The best parts of this season come when Carrie decamps to Virginia to visit Aidan on his farm, leaving behind the trappings and trapdoors of big-city life. Despite the two being in love, Aidan moved back there at the end of Season 2 to live with his teenage sons, one of whom is going through a particularly rough period. He had asked Carrie for a five-year pause in their relationship—a freeze that initially stifles any real plots for Carrie this season. But once they reconnect properly, we see a newer side to Carrie. Fans of SATC will recall how Carrie behaved like a brat when she had to be dragged by her designer heels to Aidan’s upstate New York cabin in Season 4’s “Sex and the Country.” This time, though, she’s more serene and just seems happy to be with him. Hell, she even rides an ATV at one point. Watching Carrie interact with Aidan’s sons is moving, not just because it’s a side of her we haven’t seen before, but also because she’s genuinely deferential (maybe for the first time ever?) to his family. One tense dinner, in particular, stands out because of her poise.

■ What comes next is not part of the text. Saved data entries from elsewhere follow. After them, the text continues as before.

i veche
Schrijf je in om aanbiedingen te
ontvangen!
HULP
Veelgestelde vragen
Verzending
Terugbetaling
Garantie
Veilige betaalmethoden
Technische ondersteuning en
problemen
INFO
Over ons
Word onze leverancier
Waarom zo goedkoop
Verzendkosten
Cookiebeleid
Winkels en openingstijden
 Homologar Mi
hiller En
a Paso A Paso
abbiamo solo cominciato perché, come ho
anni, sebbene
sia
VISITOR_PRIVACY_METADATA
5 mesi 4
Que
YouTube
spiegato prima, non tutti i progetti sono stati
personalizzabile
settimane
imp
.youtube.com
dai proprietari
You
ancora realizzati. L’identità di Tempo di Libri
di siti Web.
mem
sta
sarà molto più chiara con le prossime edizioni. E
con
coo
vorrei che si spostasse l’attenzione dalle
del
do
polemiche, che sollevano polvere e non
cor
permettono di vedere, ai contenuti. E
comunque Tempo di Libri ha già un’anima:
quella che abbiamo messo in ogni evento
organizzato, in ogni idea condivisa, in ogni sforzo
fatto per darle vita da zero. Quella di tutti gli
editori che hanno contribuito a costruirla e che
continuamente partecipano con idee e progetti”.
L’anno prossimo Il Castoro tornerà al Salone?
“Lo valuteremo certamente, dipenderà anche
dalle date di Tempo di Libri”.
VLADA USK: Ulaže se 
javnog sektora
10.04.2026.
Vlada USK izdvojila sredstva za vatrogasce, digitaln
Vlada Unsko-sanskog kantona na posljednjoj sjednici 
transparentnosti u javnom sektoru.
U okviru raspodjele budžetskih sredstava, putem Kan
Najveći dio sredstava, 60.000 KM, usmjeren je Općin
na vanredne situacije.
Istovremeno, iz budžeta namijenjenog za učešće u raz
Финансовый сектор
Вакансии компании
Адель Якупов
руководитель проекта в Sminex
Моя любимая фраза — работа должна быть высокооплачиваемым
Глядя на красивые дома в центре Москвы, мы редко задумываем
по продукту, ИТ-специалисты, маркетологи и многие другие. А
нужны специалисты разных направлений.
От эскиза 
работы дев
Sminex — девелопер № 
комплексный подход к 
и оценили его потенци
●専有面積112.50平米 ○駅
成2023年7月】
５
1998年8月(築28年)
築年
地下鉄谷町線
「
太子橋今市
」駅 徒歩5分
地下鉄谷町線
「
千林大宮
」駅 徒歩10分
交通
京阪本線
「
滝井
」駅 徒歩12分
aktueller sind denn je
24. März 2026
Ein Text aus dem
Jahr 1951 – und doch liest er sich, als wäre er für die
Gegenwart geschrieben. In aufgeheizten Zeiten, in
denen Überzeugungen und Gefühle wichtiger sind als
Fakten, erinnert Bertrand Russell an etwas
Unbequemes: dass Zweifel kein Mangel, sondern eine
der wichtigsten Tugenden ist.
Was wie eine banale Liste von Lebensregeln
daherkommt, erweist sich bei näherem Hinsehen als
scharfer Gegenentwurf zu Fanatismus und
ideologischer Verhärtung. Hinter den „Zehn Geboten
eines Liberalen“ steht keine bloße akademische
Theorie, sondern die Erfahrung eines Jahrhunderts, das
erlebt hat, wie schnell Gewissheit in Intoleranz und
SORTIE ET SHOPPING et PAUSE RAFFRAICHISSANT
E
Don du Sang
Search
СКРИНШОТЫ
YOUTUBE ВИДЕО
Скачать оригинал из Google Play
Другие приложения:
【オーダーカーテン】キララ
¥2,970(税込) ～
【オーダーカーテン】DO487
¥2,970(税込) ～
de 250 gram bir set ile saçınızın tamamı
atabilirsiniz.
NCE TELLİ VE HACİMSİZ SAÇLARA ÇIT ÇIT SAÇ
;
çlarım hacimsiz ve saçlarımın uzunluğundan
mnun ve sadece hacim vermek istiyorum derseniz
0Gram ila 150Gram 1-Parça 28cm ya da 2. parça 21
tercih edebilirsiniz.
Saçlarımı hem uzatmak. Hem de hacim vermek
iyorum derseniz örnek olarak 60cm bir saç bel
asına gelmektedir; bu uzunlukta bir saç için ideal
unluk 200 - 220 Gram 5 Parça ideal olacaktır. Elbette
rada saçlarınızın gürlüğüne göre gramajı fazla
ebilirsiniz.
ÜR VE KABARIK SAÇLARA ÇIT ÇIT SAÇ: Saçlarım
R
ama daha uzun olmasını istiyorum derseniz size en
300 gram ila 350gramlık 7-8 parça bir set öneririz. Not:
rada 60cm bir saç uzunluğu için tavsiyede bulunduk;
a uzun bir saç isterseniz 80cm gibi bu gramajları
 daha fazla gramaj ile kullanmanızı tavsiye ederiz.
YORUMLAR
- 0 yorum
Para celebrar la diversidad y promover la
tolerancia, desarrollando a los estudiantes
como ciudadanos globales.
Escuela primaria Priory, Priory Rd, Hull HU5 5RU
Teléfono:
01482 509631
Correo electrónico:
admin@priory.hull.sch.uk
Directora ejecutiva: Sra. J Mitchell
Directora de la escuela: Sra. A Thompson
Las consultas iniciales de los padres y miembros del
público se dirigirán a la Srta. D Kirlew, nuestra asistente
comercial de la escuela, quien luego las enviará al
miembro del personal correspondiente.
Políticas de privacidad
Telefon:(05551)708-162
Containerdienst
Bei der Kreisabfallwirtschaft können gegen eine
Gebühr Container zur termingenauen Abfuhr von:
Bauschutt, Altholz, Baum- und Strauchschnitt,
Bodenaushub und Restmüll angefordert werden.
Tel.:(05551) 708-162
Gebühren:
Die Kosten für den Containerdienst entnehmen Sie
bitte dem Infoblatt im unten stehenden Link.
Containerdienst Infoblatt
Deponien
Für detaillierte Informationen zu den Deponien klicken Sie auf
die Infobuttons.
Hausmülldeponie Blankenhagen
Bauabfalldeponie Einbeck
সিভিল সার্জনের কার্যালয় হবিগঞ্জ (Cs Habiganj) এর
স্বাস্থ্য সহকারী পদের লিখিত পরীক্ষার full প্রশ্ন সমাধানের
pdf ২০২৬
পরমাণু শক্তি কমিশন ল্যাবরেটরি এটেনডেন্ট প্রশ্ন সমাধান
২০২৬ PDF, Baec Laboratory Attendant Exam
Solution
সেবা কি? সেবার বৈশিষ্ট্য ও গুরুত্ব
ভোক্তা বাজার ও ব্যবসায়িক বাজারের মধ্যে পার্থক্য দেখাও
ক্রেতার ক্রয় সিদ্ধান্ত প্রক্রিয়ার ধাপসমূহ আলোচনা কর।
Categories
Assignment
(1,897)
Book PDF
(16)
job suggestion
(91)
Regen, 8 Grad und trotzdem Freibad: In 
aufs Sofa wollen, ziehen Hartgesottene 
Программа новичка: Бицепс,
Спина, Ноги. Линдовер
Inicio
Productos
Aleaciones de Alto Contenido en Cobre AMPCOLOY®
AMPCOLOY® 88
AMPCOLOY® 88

It’s in these scenes that Carrie shows real growth and a wisdom that can only come with age, which feels like when AJLT comes closest to its raison d’être. It’s rare to see women in their 50s and 60s explored on television, with their still-in-flux lives proof that they’re not completely dead and settled yet. What do you do with your life, like Carrie, when your partner dies just as you’re entering your autumn years? Or how should you navigate, like one character has to this season, a troubling health diagnosis for a loved one?
“I loved everything as it was, but now that’s all changed, so I don’t know what comes next,” Carrie tells a landscaper about her garden, in words that could apply to both her life and AJLT itself, at its best and most urgent.
“That’s exciting—not knowing,” he tells her. “Because then what is meant to be has the space to show up.”
Yet, just like Carrie sitting at her computer and staring out her bedroom window, I couldn’t help but wonder … what if this show aimed this high all the time? What if the scales tipped away more often than not from the pretty in favor of this ugly side of life? What if, instead of fantasy, AJLT leaned even further into the reality that it’s so good at touching on, in the rare moments that it dares to?
Maybe it’s a me problem. Maybe I’m misreading the audience here. Maybe what we’re all craving in these dark times is a trifling distraction about ladies who lunch. Lord knows that I will keep tuning in, and probably will until each of these characters is sent off in an understated coffin topped with tasteful, all-white flowers. “I cannot look away,” Miranda says this season of some low-culture TV show she’s come to embrace against her better nature. “I’ve finally discovered the joy of hate-watching.” You and me both, Miranda.